Do bialskich policjantów zgłosiła się mieszkanka miasta z informacją, że padła ofiarą oszustów. 36-latka w kwietniu bieżącego roku znalazła na portalu społecznościowym informację dotyczącą szybkiego zysku w związku z inwestowaniem w kryptowalutę. Z uwagi na to, że była zainteresowana inwestowaniem pieniędzy w ten właśnie sposób pozostawiła w aplikacji swoje dane kontaktowe.

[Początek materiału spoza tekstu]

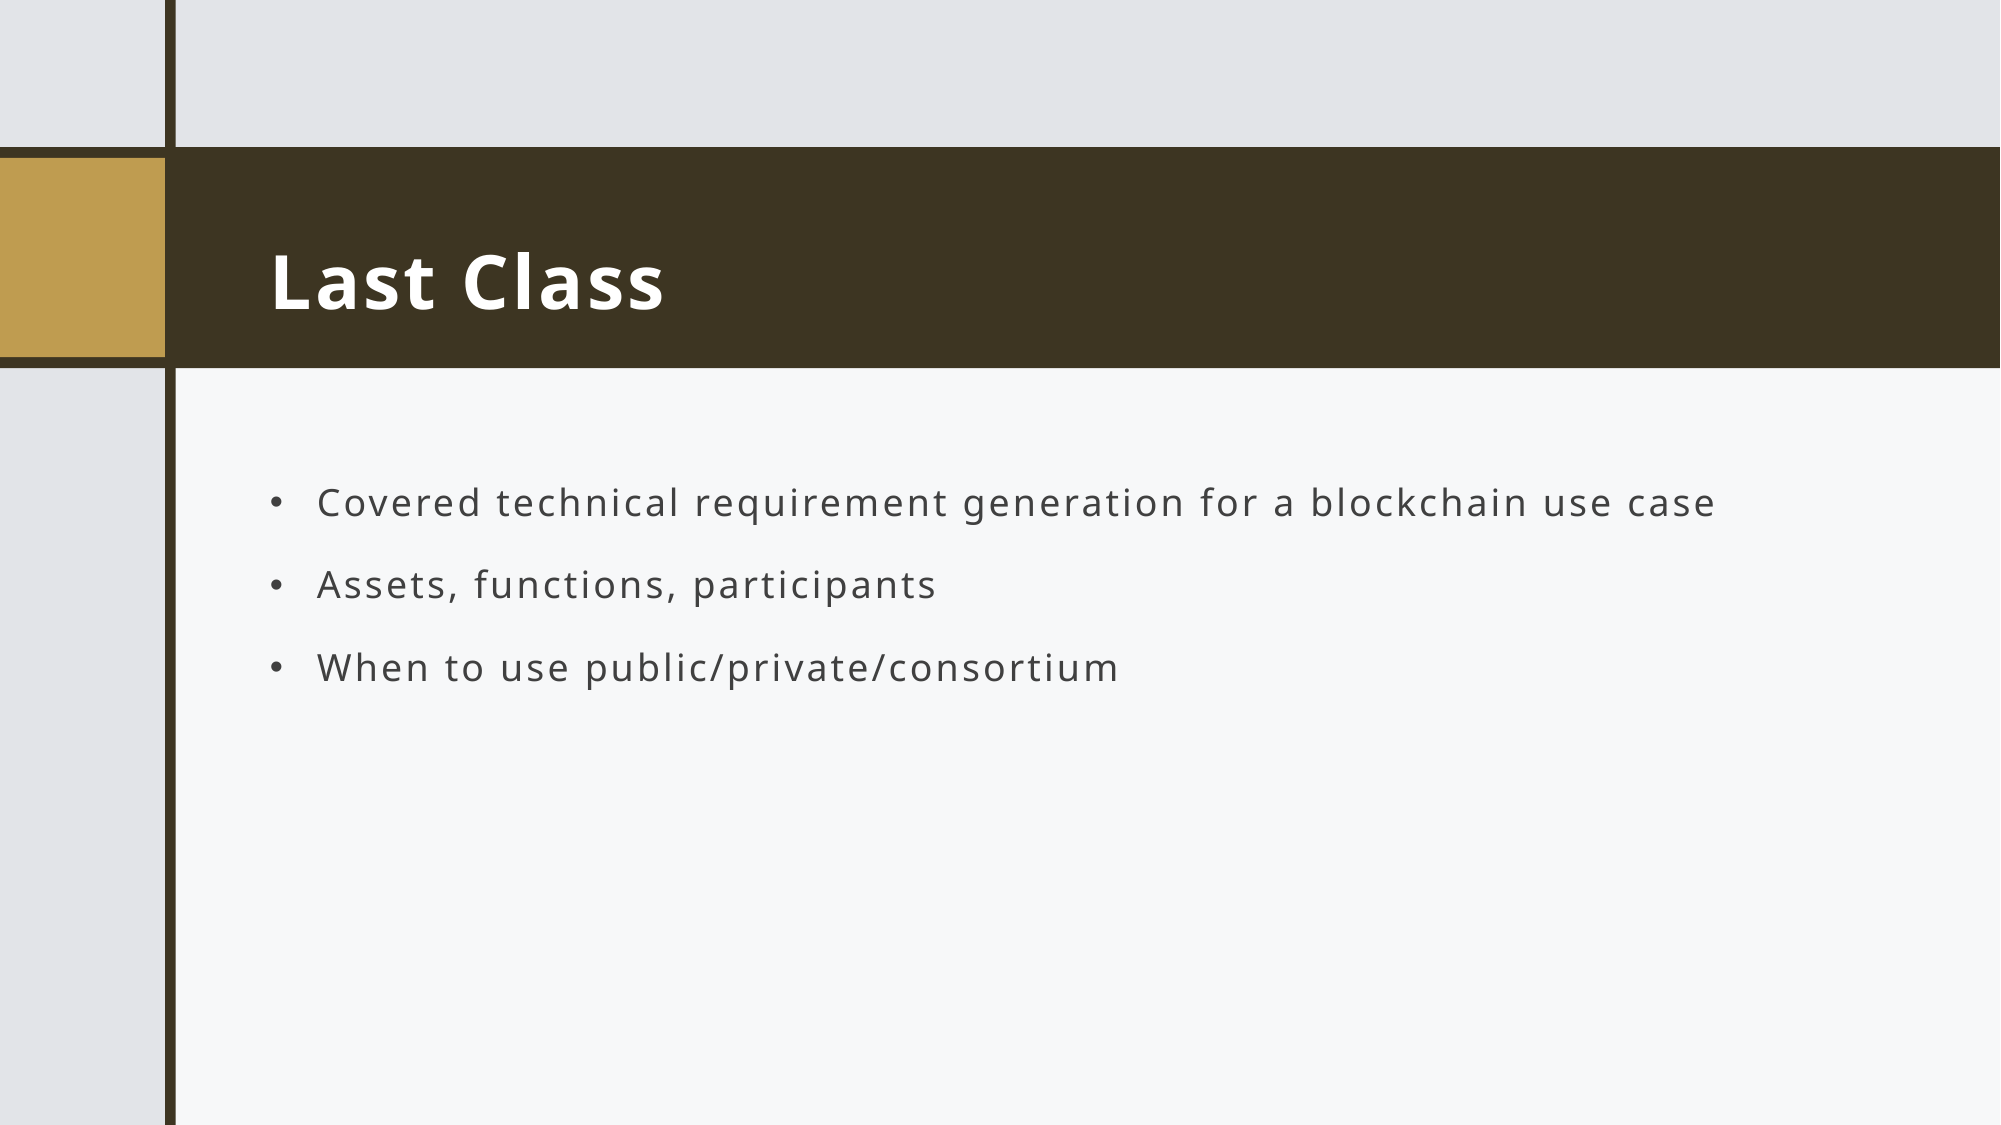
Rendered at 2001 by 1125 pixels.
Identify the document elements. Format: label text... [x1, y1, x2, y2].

text_box [0, 358, 164, 369]
text_box [0, 146, 164, 157]
text_box [0, 369, 164, 1125]
title Last Class [251, 171, 1895, 341]
text_box [177, 369, 2000, 1125]
text_box [164, 0, 177, 1125]
list Covered technical requirement generation for a blockchain use case Assets, functions, participants When to use public/private/consortium [251, 443, 1882, 1006]
text_box [177, 146, 2000, 369]
text_box [0, 157, 164, 358]
text_box [0, 0, 164, 146]
text_box [177, 0, 2000, 146]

Jeszcze tego samego dnia zadzwonił do niej mężczyzna mówiąc, że będzie jej doradcą inwestycyjnym. Na początek kobieta zainstalowała na swoim telefonie program do zdalnej obsługi tego urządzenia. Miał on służyć, jak twierdził fałszywy doradca, szybszemu porozumiewaniu się podczas inwestycji. Dodał, że kobieta w każdej chwili będzie mogła zablokować mu podgląd do telefonu, jednak kiedy aplikacja do zdalnej obsługi nie działa to wówczas on nie zarabia.

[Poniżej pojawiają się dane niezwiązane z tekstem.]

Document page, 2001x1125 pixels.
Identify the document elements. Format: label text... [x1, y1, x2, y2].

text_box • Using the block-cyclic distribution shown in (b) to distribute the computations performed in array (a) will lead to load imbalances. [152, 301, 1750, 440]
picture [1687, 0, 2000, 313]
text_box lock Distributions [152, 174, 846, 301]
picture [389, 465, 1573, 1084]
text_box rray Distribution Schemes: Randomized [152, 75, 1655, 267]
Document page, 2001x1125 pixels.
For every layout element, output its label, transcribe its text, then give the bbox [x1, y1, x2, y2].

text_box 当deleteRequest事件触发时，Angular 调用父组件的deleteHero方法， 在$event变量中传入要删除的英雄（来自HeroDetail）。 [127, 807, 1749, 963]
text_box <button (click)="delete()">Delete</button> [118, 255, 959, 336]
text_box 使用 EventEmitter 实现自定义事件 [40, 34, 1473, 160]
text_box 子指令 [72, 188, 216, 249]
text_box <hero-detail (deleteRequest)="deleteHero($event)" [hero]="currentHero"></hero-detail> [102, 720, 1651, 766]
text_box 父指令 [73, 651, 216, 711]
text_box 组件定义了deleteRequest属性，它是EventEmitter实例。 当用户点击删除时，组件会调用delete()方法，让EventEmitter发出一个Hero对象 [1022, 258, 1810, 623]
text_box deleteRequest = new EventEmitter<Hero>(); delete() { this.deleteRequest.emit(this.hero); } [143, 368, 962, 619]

Potem 36-latka założyła konto bankowe w aplikacji i przelała na podane przez niego konto tysiąc złotych. Po tym mężczyzna wielokrotnie kontaktował się z pokrzywdzoną udostępniając jej dane, z których wynikało, że zarabia niewielkie kwoty. Niestety kobieta dokonywała kolejnych wpłat na zakup kryptowaluty.

Gdy pokrzywdzona miała otrzymać środki z wypracowanego już zysku pojawiały się „trudności” i konieczność kolejnych opłat związanych między innymi z podatkiem czy należnością za usługę dla brokera. Miało to wynikać z faktu, iż przelewem na konto kobiety, który w efekcie nie został zrealizowany, zainteresowała się instytucja zajmująca się przeciwdziałaniu praniu brudnych pieniędzy.

Pokrzywdzona wierząc w szczere intencje swojego „telefonicznego rozmówcy” wpłaciła również część pojawiających się „nowych opłat”. W efekcie działalności sprawcy straciła gotówkę w kwocie ponad 100 tysięcy złotych. Gdy zorientowała się, że padła ofiarą oszustów całą sprawę postanowiła zgłosić organom ścigania. Teraz oszustów szukają bialscy funkcjonariusze.

(fot. pixabay.com)

5 komentarzy

  1. Po ile ocet w biedronce? Potaniał już?

  2. 36 lat i trociny zamiast mózgu , brawoooo

  3. Niedobrze się robi jak się czyta o takiej glupocie. Kryptowaluty sa obecnie bardziej ryzykowne niz kiedys, osoba uposledzona chyba umyslowo dysponuje 100k i podchodzi do tego jak wydatki na waciki. Tyle juz razy byly te przekrety.